Der Kernkonflikt zeigt sich dabei deutlich: Während die eine Seite vor allem auf Arbeitsvolumen und Produktivität blickt, betonen Kritiker, dass Teilzeit in vielen Fällen keine freie Lifestyle-Entscheidung ist, sondern Ergebnis von Betreuungslücken, Pflegeverantwortung, Schichtsystemen, fehlender Planbarkeit oder betrieblicher Praxis. Genau hier dockt die OECD-Argumentation an: Wenn die Politik mehr Arbeitsstunden mobilisieren will, müsse sie die Rahmenbedingungen so verändern, dass sich Mehrarbeit lohnt und im Alltag überhaupt möglich ist.

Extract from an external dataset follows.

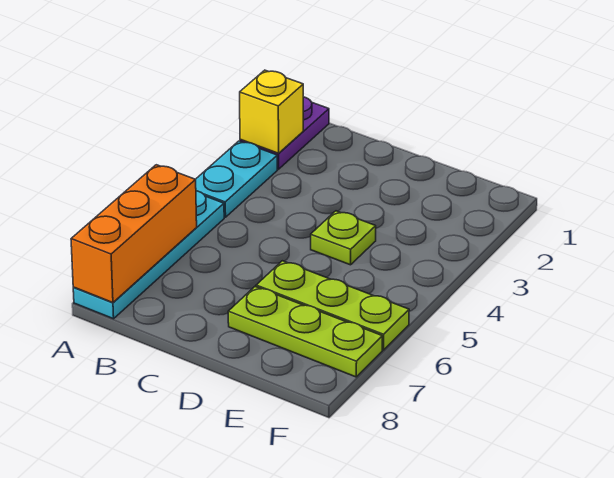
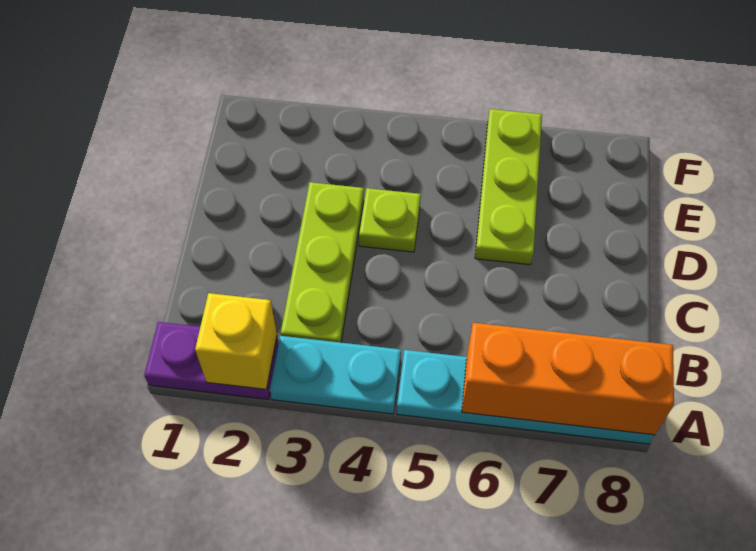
lime 1x3 plate [228,287,382,377] -> lime 1x3 plate moved to [281,182,364,343]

Was eine Reform praktisch bedeuten könnte
Eine Reformagenda, die auf Splitting und Minijobs zielt, wäre mehr als ein technischer Eingriff. Sie würde das Zusammenspiel von Steuerrecht, Sozialabgaben und Transferleistungen neu austarieren müssen. Besonders heikel ist die Verteilungswirkung: Änderungen am Ehegattensplitting betreffen Millionen Haushalte und werden politisch oft als Eingriff in Familienmodelle wahrgenommen. Gleichzeitig wäre eine reine Kürzung ohne Ausgleich schwer vermittelbar.
Bei Minijobs stellt sich die Frage, wie Übergänge gestaltet werden: Wenn Minijobs eingeschränkt werden, braucht es Modelle, die kleine Arbeitszeitumfänge in sozialversicherungspflichtige Formen überführen, ohne dass Beschäftigte und Arbeitgeber durch Bürokratie oder abrupte Abgabenlast abgeschreckt werden. Ebenso wichtig ist der Transferbereich: Kinderzuschlag, Wohngeld und andere Leistungen können bei steigendem Einkommen auslaufen und damit effektive Grenzbelastungen erzeugen. Wer mehr arbeitet, verliert dann unter Umständen so viel Unterstützung, dass der Nettoeffekt gering bleibt. Genau diese Koordinationsprobleme nennt die OECD als Hebel.
Fazit
Die aktuelle Teilzeitdebatte in Deutschland zeigt, wie schnell arbeitsmarktpolitische Fragen moralisch aufgeladen werden können. Die OECD setzt dem eine nüchternere Diagnose entgegen: Nicht die Teilzeit an sich sei das Kernproblem, sondern ein System aus Steuern, Minijob-Regeln und Transfers, das reduzierte Erwerbsmodelle finanziell stabilisiert und den Schritt zu mehr Stunden oft unattraktiv macht. Wer Fachkräftemangel spürbar lindern will, muss daher weniger über Einschränkungen des Teilzeitrechts sprechen und stärker über Reformen, die Erwerbsarbeit – gerade für Zweitverdienende – besser belohnen. Eine solche Reform wäre politisch konfliktträchtig, könnte aber genau dort ansetzen, wo Deutschland seit Jahren Potenziale ungenutzt lässt.